As in so many other areas of our tropical “Gotham City,” the
problem is not just the visible villain (the word “continúe”), but the system
that legitimizes it, repeats it, and imposes it as the norm.
So, What Do We Do?
I’m not proposing a hysterical crusade against one word. I’m
proposing something much simpler—and much braver:
- Say openly: “That way of speaking to customers is unprofessional,
dehumanizing, and I don’t want it normalized for my children.”
- If you are an owner or manager, ask yourself:
– Do I want my brand associated with rush and coldness?
– Can’t I achieve efficiency without treating customers as if they’re in the way?
– What if I trained my staff to say, “Take your time; when you’re ready, let me know,” and still managed the line well? - A script is easy.
The hard—but necessary—part is forming employees who truly understand that the customer is a person, not an obstacle. - You have more power than you think.
You can:
– Take your business elsewhere when treatment is disrespectful.
– Give respectful feedback: “That phrase ‘continue’ sounds very abrupt; I’d prefer a more courteous interaction.”
– Recognize and praise those who do offer professional, humane service.
Conclusion: We Don’t Need More Speed; We Need More
Dignity
In Puerto Rico, we’ve already seen what happens when we
lower academic standards, professional licensing standards, and ethical standards.

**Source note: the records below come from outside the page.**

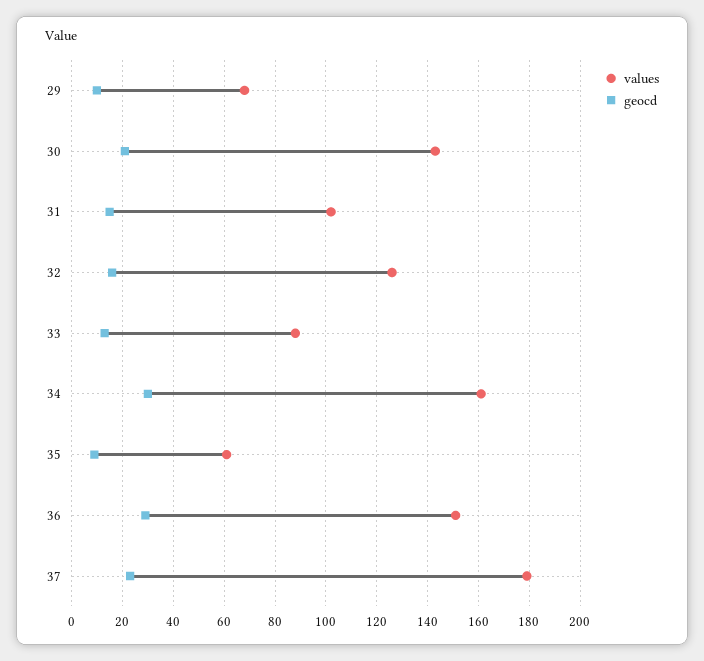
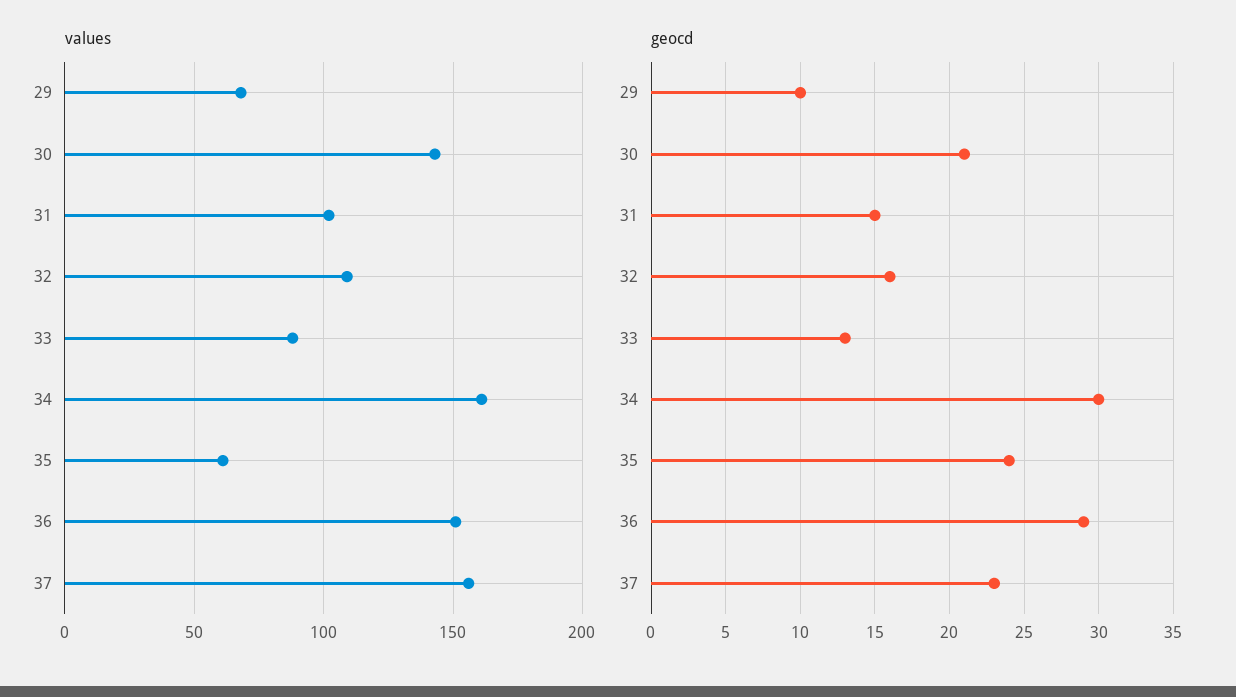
  {
    "values": {
      "29": 70,
      "30": 145,
      "31": 100,
-     "32": 125,
+     "32": 110,
      "33": 90,
      "34": 160,
      "35": 60,
      "36": 150,
-     "37": 180
+     "37": 155
    },
    "geocd": {
      "29": 10,
      "30": 21,
      "31": 15,
      "32": 16,
      "33": 13,
      "34": 30,
-     "35": 10,
+     "35": 24,
      "36": 29,
      "37": 23
    }
  }

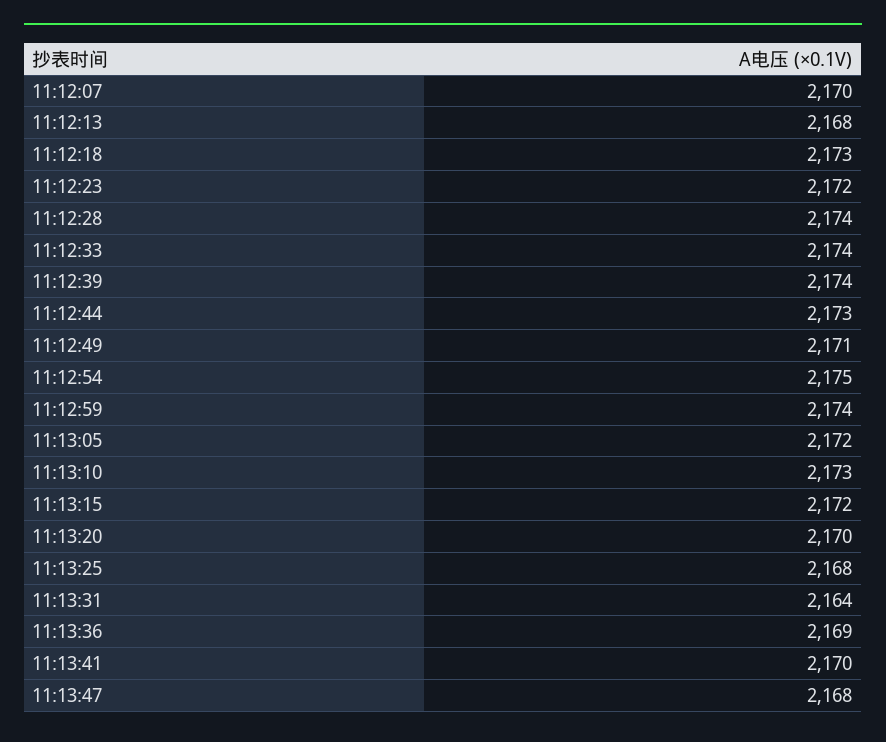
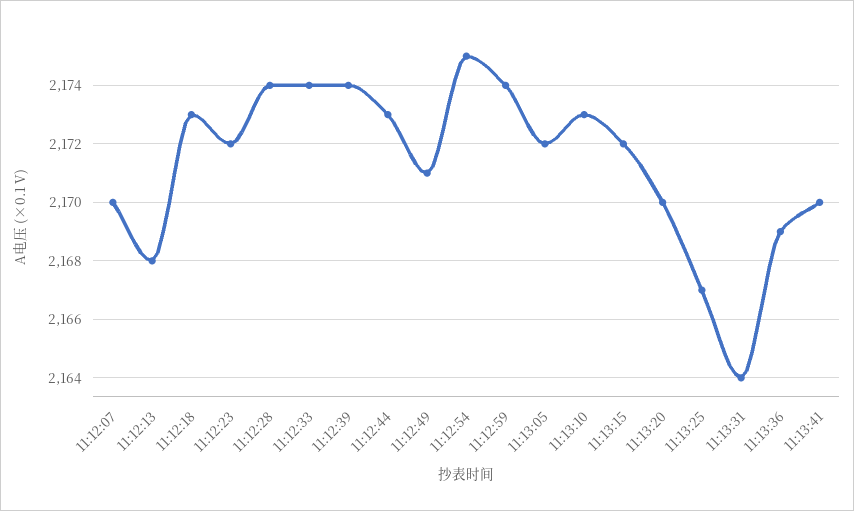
  {
    "11:12:07": 2170,
    "11:12:13": 2168,
    "11:12:18": 2173,
    "11:12:23": 2172,
    "11:12:28": 2174,
    "11:12:33": 2174,
    "11:12:39": 2174,
    "11:12:44": 2173,
    "11:12:49": 2171,
    "11:12:54": 2175,
    "11:12:59": 2174,
    "11:13:05": 2172,
    "11:13:10": 2173,
    "11:13:15": 2172,
    "11:13:20": 2170,
-   "11:13:25": 2168,
+   "11:13:25": 2167,
    "11:13:31": 2164,
    "11:13:36": 2169,
-   "11:13:41": 2170,
+   "11:13:41": 2170
-   "11:13:47": 2168
  }

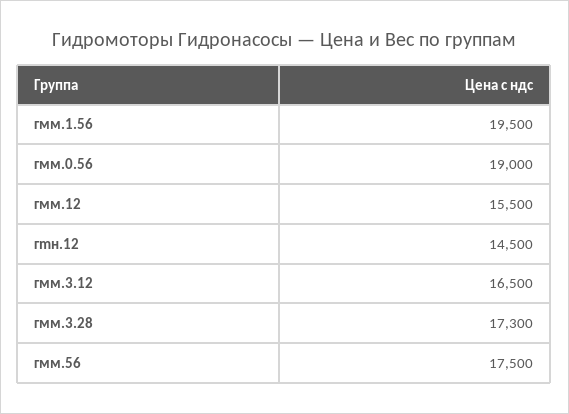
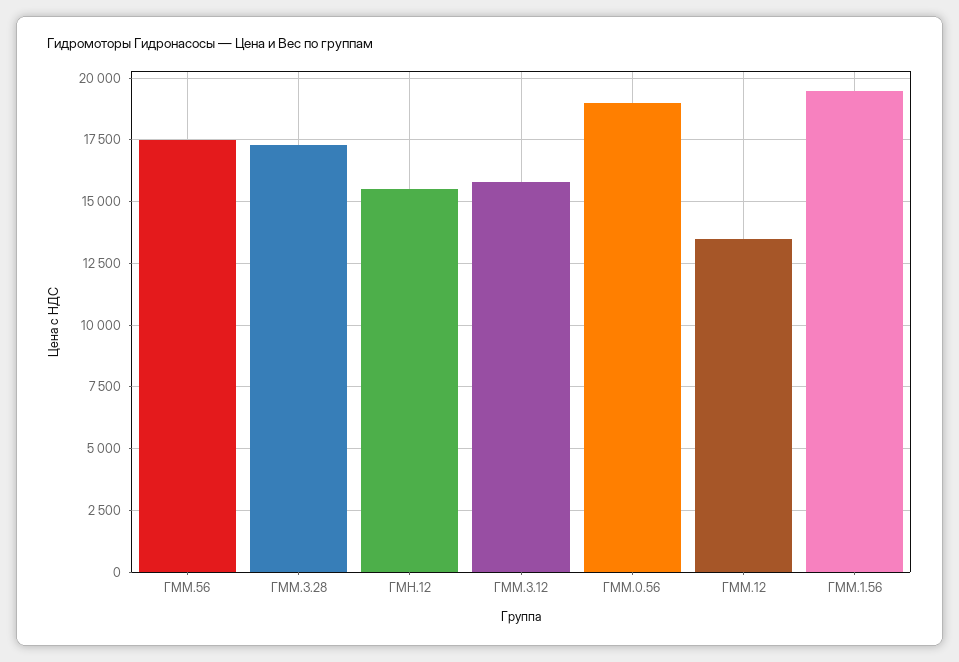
  {
    "гмм.1.56": 19500,
    "гмм.0.56": 19000,
-   "гмм.12": 15500,
+   "гмм.12": 13500,
-   "гmн.12": 14500,
+   "гmн.12": 15500,
-   "гмм.3.12": 16500,
+   "гмм.3.12": 15750,
    "гмм.3.28": 17300,
    "гмм.56": 17500
  }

Now
we’re seeing it in daily life: at the wheel, at the drive‑thru, at the counter.
A country is not destroyed by major corruption scandals alone. It is also eroded by small, daily gestures that shape how we live:
– “Everybody does it,”
– “That’s how things work here,”
– The “continue” that replaces courtesy.
No, Batman is coming to fix this.
There is no Bat‑Signal that will, by magic, change the culture of service on
this island.
The only person who can demand respect when you order food,
when you request a service, when you raise your children, is you.

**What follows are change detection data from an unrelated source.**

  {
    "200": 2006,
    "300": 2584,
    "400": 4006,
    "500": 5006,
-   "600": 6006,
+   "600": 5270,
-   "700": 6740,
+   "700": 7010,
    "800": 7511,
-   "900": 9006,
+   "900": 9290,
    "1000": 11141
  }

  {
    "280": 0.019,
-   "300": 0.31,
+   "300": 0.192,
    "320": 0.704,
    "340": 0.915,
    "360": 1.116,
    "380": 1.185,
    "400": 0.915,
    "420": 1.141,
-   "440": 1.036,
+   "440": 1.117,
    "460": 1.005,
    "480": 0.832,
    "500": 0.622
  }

Integrity is not only about telling the truth in court or exposing
a multimillion‑dollar fraud. It is also refusing to accept as “normal” what
we know, deep down, is wrong, even if it seems like a small detail.
Language matters.
Treatment matters.
Dignity matters.
And of this I am sure: a country that gets used to being
told “continue” as if it were a machine will end up accepting being treated as
such in everything else.
Dare to demand respect, even when you’re just ordering
lunch. Puerto Rico needs it.
Christian R. Lebrón León is a labor relations advisor
with more than 25 years of experience in the public and private sectors,
focused on labor standards compliance, investigations, and ethical leadership.